While I retired in 2022, I am continuing to teach and publish on rhetoric, higher education, and coalitional leadership, particularly the challenging opportunities facing early-career faculty and staff.

Before retiring, I created social justice rhetorics classes for general-education students and upper-division majors in English. The assignment sequences and materials are included on the Rights Courses page.

In the decade that I served as vice provost for faculty affairs, I worked with faculty senate leaders to institute the career-track and continuing-status tracks for those working off the tenure track, and we also established an inclusive view of scholarship for tenure-track faculty. I also worked with staff and faculty to develop several series of leadership workshops for department heads, staff, and early and mid-career faculty. I have also co-facilitated half-day and full-day leadership workshops at the Conference on College Composition and Communication. Some materials from these workshops are included on the Next-Gen Leadership page.
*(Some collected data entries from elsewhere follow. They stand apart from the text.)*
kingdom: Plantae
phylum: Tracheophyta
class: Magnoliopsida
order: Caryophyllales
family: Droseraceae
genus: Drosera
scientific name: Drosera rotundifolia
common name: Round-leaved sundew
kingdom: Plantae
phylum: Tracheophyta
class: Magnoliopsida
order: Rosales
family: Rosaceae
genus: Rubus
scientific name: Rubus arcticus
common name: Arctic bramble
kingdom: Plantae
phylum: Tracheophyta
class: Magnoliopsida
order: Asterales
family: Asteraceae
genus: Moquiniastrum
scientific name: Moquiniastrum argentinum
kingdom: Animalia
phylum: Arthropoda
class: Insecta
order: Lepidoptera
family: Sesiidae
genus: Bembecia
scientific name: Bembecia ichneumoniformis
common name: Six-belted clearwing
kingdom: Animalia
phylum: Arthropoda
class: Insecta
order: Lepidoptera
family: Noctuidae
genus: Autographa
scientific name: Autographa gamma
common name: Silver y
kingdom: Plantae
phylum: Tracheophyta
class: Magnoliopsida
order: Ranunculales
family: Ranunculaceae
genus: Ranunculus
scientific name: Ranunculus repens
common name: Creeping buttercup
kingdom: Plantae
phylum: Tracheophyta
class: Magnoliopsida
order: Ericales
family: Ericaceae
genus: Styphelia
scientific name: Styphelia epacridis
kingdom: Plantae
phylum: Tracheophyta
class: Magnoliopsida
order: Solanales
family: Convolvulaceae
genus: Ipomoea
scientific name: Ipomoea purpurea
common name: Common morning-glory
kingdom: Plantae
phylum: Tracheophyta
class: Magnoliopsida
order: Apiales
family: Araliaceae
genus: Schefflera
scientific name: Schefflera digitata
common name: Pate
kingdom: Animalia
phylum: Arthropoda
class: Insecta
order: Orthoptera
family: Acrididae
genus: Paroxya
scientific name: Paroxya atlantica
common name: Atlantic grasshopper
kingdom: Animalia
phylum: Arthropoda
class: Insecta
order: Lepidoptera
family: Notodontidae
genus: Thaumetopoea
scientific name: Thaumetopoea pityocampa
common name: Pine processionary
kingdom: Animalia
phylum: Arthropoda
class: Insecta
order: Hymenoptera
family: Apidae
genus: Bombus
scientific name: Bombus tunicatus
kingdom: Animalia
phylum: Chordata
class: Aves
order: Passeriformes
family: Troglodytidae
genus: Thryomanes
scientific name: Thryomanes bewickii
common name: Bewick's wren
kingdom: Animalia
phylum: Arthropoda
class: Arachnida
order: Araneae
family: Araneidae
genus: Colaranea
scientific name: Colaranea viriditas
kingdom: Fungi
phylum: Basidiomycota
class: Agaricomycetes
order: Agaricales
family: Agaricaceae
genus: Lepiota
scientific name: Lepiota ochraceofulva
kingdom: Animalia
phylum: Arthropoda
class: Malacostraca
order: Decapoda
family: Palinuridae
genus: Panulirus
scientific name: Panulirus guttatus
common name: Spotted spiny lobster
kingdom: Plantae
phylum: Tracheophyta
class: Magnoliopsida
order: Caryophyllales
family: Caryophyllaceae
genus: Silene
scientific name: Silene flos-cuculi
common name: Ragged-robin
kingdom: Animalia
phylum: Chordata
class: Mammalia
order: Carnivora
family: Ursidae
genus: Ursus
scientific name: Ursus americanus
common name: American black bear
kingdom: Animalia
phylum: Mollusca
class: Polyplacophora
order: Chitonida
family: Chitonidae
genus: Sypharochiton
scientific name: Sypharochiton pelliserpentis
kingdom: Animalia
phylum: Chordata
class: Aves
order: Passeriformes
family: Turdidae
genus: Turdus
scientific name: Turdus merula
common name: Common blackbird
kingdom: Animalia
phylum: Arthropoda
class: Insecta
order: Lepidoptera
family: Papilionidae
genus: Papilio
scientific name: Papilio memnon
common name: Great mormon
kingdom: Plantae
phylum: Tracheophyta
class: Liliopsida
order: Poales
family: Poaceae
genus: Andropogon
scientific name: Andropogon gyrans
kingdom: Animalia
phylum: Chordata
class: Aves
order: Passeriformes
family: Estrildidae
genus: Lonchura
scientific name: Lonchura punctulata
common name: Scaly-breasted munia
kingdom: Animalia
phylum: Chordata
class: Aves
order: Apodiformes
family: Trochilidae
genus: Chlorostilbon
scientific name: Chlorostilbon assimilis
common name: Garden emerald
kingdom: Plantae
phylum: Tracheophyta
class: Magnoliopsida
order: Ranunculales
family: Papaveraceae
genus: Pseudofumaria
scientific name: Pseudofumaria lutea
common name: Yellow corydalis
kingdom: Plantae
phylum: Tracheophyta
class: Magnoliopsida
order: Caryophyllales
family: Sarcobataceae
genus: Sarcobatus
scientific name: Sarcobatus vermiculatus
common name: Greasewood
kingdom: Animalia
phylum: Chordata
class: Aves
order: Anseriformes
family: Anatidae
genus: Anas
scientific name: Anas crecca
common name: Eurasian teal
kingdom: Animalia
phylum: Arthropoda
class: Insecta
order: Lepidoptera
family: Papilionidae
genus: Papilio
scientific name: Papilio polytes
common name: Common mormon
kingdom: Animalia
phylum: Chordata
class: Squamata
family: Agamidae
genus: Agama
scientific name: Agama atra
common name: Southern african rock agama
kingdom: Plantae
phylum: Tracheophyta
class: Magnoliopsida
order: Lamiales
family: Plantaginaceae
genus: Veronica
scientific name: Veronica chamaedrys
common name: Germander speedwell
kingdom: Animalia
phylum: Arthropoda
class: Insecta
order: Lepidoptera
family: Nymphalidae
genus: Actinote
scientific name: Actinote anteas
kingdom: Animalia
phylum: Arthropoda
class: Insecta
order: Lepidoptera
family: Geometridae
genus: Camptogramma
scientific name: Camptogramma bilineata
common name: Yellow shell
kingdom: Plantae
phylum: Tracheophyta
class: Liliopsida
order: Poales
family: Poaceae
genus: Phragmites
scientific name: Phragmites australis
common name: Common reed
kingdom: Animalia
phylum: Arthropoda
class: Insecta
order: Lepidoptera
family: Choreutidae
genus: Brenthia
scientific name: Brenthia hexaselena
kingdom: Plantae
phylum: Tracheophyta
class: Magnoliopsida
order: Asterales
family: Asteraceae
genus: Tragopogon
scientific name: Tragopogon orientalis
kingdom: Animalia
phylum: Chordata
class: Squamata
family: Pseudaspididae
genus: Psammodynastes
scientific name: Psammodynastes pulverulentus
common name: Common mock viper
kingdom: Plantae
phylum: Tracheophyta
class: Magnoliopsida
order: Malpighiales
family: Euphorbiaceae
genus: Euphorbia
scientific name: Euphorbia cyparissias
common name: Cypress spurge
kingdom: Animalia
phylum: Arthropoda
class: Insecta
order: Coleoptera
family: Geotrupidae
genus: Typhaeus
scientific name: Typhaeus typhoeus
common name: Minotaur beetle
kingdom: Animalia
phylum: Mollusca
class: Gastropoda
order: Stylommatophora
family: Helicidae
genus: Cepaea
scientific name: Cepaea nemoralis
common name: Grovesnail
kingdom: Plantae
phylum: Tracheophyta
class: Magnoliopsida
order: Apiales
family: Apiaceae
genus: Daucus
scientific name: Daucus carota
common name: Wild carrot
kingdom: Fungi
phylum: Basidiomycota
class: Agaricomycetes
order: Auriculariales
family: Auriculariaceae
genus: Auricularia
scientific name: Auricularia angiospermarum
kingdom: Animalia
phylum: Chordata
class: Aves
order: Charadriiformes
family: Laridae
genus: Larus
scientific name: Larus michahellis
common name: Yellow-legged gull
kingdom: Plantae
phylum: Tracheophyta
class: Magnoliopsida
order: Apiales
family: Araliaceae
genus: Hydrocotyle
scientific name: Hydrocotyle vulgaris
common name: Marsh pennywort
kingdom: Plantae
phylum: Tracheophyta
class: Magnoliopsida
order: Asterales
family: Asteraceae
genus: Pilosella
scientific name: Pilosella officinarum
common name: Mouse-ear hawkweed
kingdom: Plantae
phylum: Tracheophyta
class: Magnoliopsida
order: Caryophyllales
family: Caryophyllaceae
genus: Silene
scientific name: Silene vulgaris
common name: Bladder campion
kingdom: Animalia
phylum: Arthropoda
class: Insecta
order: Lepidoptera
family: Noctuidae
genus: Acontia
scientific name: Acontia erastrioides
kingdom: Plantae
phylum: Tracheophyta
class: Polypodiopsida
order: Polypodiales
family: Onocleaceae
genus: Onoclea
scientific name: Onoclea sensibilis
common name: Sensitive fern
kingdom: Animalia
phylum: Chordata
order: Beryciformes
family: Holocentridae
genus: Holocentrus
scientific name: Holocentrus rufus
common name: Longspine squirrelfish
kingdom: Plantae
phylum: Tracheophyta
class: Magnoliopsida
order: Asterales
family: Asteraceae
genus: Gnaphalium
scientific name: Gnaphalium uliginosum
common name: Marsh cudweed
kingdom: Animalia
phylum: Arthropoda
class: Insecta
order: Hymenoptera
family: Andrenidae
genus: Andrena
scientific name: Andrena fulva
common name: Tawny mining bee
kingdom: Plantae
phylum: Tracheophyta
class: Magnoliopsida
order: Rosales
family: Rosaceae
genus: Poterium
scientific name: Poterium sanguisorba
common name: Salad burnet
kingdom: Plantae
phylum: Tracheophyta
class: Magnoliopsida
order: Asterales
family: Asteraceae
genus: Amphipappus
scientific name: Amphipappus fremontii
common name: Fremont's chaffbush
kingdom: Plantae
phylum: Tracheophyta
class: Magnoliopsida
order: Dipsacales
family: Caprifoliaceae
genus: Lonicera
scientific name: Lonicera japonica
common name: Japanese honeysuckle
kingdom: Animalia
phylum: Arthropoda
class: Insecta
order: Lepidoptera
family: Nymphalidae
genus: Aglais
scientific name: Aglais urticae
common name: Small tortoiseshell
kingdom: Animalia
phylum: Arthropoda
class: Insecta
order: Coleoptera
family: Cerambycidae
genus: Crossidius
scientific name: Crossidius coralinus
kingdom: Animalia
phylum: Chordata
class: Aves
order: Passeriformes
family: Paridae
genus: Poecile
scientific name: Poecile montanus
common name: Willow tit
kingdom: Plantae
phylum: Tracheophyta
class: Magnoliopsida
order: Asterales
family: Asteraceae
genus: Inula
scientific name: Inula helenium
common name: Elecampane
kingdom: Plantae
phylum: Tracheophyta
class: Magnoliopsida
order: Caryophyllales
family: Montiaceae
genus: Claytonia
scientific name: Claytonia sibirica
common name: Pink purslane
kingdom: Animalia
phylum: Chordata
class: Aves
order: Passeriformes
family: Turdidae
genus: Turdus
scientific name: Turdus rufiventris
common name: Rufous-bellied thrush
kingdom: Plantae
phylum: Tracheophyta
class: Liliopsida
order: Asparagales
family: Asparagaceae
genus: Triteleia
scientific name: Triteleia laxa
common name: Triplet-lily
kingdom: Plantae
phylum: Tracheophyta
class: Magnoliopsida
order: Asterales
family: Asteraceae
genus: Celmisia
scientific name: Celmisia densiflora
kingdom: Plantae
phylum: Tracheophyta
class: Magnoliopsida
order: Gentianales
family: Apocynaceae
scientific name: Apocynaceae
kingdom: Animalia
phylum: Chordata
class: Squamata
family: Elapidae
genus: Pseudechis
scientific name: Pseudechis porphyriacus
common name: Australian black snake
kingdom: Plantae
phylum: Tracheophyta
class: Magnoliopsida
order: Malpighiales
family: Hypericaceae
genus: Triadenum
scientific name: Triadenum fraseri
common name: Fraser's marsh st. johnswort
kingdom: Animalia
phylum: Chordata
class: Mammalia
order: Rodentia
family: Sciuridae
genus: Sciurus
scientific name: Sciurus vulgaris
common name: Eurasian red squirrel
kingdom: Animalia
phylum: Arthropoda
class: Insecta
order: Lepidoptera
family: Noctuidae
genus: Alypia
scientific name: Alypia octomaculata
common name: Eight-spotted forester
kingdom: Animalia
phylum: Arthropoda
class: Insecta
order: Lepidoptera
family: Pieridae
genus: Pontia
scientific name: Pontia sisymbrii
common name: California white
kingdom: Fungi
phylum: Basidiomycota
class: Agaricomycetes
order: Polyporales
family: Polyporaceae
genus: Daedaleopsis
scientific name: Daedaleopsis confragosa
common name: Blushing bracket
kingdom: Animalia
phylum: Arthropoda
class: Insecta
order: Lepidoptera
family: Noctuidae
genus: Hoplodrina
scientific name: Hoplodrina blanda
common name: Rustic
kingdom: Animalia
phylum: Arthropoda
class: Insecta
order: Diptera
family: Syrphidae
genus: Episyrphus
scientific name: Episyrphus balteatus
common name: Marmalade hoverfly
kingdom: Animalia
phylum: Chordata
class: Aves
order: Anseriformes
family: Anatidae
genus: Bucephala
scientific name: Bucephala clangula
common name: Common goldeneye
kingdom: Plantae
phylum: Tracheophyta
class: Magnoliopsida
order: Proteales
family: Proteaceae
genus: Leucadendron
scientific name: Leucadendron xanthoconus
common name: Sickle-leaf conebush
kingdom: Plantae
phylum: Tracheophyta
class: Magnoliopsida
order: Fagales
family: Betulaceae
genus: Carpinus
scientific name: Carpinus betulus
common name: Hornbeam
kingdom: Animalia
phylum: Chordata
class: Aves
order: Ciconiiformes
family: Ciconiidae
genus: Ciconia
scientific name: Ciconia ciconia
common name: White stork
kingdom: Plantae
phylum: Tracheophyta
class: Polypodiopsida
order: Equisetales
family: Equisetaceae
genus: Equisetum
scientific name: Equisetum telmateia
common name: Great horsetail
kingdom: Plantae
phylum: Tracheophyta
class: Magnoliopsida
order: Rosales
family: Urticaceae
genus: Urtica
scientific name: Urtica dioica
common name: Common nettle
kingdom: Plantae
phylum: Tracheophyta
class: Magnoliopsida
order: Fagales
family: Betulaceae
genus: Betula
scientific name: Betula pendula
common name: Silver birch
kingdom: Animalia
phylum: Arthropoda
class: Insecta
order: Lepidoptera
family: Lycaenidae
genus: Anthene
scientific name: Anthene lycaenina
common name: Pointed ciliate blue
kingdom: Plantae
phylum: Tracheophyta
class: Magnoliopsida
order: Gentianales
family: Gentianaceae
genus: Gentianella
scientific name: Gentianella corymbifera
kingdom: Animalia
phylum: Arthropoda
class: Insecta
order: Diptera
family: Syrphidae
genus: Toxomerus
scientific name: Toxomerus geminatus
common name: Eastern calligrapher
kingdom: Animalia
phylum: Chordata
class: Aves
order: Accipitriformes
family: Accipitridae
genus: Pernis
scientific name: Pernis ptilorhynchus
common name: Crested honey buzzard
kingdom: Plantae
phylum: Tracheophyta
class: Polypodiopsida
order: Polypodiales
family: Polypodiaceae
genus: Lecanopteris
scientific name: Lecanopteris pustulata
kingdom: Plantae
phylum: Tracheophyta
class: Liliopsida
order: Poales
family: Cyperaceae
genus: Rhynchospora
Also on that page is the research on leadership and early-career faculy that I am doing. My published research on leadership includes the introduction to a special issue of College Eng,lsh that I coedited with Joddy Murray. I also published another College English piece on leadership, “The Challenging Opportunities Facing Next-Generation Faculty and Staff Leaders,” with Charles McMartin that was based on a national survey of recent-PhDs in writing studies that we did in 2021. A report on that survey is on the Next-Gen Leadership page along with the introduction and table of contents for an edited collection that we are working on with two other recent PhDs, Next-Gen Perspectives on Coalitional Leadership in Writing Studies: Stratelgies for Launching Careers, Building Networks and Challenging Systemic Inequities, which is forthcoming in an open-access series published by Utah State University Press.

I am also working on a book on the leadership challenges facing English departments and related liberal arts disciplines that builds on my two-volume study of the history of college English. The Formation of College English: Rhetoric and Belles Lettres in the British Cultural Provinces received a national award from the Modern Languages Association, and recent developments in literacy and the literate are examined in The Evolution of College English: Literacy Studies from the Puritans to the Postmoderns.

For those who interested enough to have read this far, I will note that I have received university-wide awards for my own leadership, my work mentoring graduate students, my advocacy for women faculty and staff, and my support for shared governance against the managerialism that is currently transforming institutions of public learning into business enterprises.